Work instructions
Below are some records; copy each line in them that contains "DApps".

Data items

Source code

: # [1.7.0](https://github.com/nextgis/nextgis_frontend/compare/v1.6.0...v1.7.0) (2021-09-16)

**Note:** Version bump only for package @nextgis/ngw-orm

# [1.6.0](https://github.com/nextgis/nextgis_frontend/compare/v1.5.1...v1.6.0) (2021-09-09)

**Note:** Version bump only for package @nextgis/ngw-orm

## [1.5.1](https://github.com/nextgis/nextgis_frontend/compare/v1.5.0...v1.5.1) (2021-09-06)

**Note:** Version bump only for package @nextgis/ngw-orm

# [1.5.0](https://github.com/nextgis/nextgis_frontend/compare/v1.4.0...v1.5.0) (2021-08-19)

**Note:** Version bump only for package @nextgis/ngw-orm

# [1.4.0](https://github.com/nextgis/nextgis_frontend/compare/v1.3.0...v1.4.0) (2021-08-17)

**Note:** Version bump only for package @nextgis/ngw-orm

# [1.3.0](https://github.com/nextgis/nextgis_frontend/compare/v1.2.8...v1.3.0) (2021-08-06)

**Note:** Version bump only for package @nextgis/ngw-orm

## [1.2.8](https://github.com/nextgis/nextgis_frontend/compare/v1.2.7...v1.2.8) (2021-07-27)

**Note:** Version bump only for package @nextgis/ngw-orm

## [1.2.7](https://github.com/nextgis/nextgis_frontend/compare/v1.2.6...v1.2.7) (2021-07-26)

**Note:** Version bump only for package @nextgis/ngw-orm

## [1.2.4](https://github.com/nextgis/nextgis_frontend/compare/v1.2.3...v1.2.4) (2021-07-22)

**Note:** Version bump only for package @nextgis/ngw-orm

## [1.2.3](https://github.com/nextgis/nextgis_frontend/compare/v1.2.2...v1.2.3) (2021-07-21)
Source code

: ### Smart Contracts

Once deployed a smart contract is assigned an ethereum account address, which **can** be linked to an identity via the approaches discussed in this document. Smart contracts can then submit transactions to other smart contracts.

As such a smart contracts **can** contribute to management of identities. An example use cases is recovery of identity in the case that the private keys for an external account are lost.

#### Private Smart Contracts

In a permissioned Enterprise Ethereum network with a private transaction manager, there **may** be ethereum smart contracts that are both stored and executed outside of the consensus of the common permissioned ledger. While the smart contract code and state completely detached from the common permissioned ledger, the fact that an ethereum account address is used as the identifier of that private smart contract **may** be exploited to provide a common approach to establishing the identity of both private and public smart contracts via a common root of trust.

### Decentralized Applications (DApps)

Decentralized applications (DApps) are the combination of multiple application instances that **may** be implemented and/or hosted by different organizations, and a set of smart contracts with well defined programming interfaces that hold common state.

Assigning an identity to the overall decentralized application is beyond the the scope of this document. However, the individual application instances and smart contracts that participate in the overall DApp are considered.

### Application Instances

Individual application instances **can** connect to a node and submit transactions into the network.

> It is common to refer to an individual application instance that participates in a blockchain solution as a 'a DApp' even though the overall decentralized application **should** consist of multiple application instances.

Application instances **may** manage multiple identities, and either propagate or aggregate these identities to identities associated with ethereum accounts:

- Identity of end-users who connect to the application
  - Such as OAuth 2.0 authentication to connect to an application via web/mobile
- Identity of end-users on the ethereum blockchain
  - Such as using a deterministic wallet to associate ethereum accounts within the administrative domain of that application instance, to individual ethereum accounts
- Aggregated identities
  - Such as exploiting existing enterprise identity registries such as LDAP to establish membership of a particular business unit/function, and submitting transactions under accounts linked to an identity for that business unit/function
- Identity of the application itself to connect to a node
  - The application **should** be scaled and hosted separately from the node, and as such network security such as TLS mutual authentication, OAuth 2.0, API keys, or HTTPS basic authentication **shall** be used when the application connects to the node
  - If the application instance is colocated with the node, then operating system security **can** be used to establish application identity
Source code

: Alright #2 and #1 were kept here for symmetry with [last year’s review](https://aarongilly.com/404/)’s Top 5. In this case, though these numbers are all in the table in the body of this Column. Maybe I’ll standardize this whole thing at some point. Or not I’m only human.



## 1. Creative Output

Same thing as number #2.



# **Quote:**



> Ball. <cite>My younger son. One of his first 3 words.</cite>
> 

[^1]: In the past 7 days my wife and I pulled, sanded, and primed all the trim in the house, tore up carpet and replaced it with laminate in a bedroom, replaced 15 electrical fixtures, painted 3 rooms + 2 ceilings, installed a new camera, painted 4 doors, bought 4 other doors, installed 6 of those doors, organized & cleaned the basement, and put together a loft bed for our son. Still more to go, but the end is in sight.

Output of the task
### Decentralized Applications (DApps)
Decentralized applications (DApps) are the combination of multiple application instances that **may** be implemented and/or hosted by different organizations, and a set of smart contracts with well defined programming interfaces that hold common state.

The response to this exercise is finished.